The international collaboration in the field of AI has also been influenced by the industrial distance. The industrial involvement with significant investment and powerful computational resource, which has attracted AI talents and teams worldwide, has greatly contributed to the international collaboration in the field of AI. For example, companies like Google, Baidu and Facebook have become the leaders of the modern research of AI (Frank, et al., 2019a, 2019b; Wu et al., 2020). Our finding indicates that countries with similar industry-involvement in AI research tend to have lower number of collaborative AI papers. The complementary resources between companies and universities among these countries, have provided scholars and developers an international and advanced collaborative platform, which has greatly accelerated the pace of AI innovations.
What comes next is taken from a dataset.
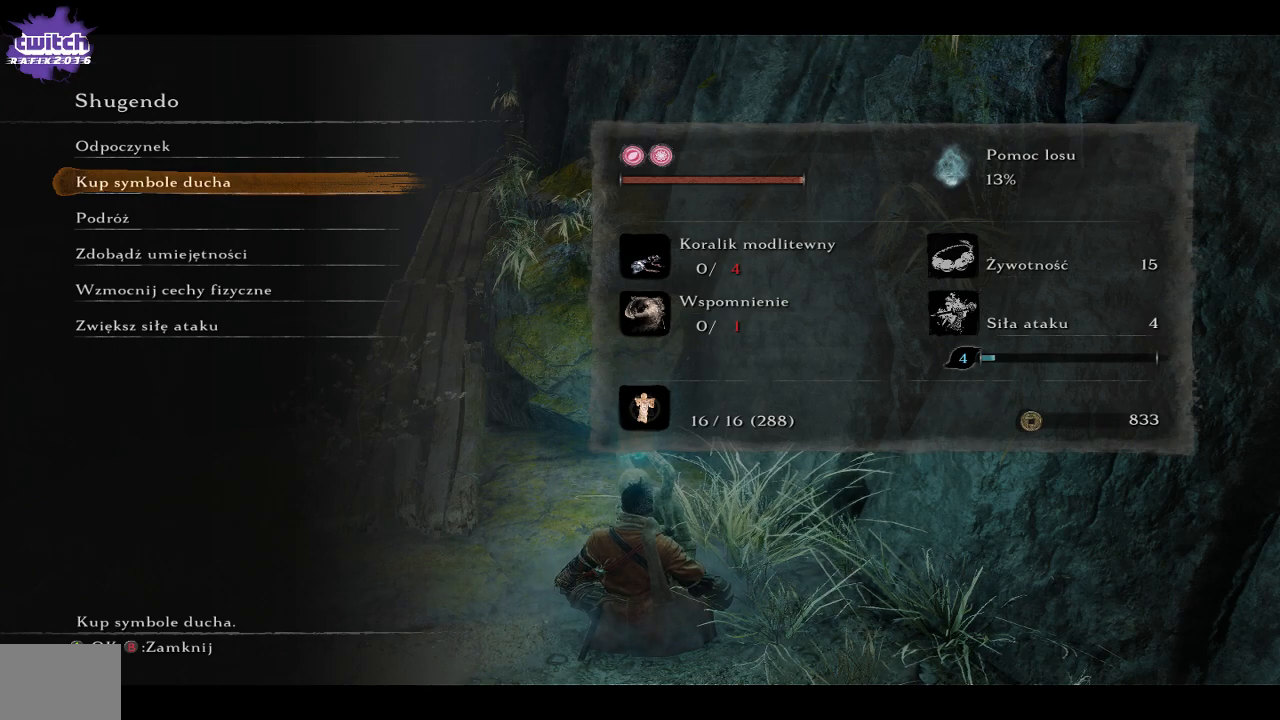
{"buttons": [], "left_stick": "center", "right_stick": "center", "events": []}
Surprisingly, the geographic distance still has negative influence on the international collaboration in the field of AI, that is, geographically distant countries tend to collaborate with each other less than closer countries. This finding indicates that the function of information and communication technology (ICT) seems to be overestimated. Even for the field of AI, a discipline that closely depend on the information technology and mainly complete the experiments in virtual environments, the geographical distance still has a statistical significance in the international collaboration, although the coefficient is not high.

In addition, the results showed that the participation of the United States (or China) has a significant positive relationship with the international collaboration in the field of AI. The two countries stand out in the economic strength, academic production, funding support, industrial strength (computational resources) and international AI talents, providing enough resources and opportunities for researchers to participate in international programs (Börner et al., 2020). Moreover, the Matthew effect might have enhanced these advantages. Besides, we found that the language factor (i.e., English as a primary or official language) had shown a significant influence on the international collaboration in the field of AI, indicating that linguistic barrier could be one of the factors hindering the international collaboration between countries. This could be interpreted by that researchers from countries with English as their primary or official language can better exchange their ideas and understand the embedded meanings during their communications.
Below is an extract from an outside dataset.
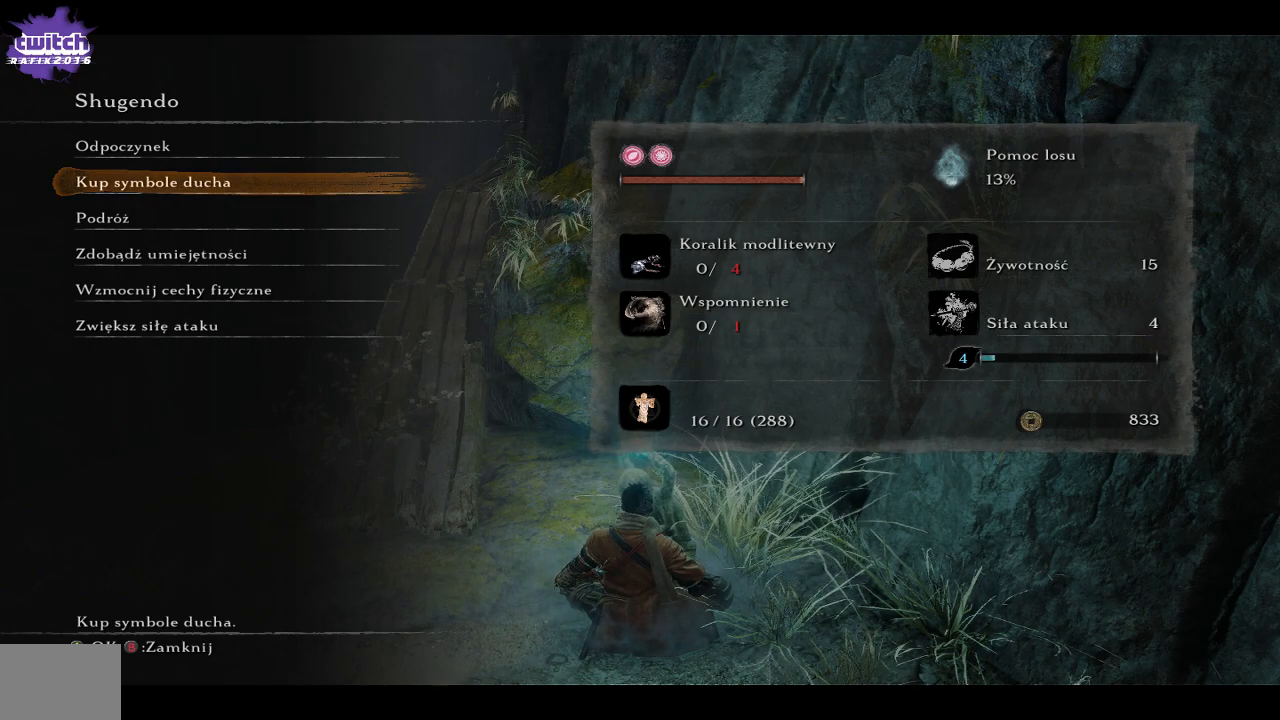
{"buttons": [], "left_stick": "center", "right_stick": "center", "events": []}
The current study has several limitations. First, we only consider the influence of distance factors between countries on the international collaboration in the field of AI, and we didn’t examine the influence of other potential factors (e.g., the leadership of authors and the research topic diversity in different countries) on the international collaboration in the field of AI. Our future studies will take into account these factors to offer more insight. Second, the data used in our study is limited to the AI articles harvested from the Microsoft Academic Graph (MAG). Some other data source on artificial intelligence (such as patents, and codes on the GitHub), in which international collaboration related information were recorded, should be included in the future work. Third, we didn’t explore the causal relationships between the international collaboration of AI and the distance factors. Finally, although we have limited our analysis into the field of AI, the analysis framework proposed in our paper could also be extended to examine how these distance factors influence the international collaboration in other fields. The extended studies in other disciplines will provide us a deeper and more comprehensive understanding of the relations between distance factors and international collaboration. In addition, we also intend to examine the underlying causal relationships between distance factors and international collaboration.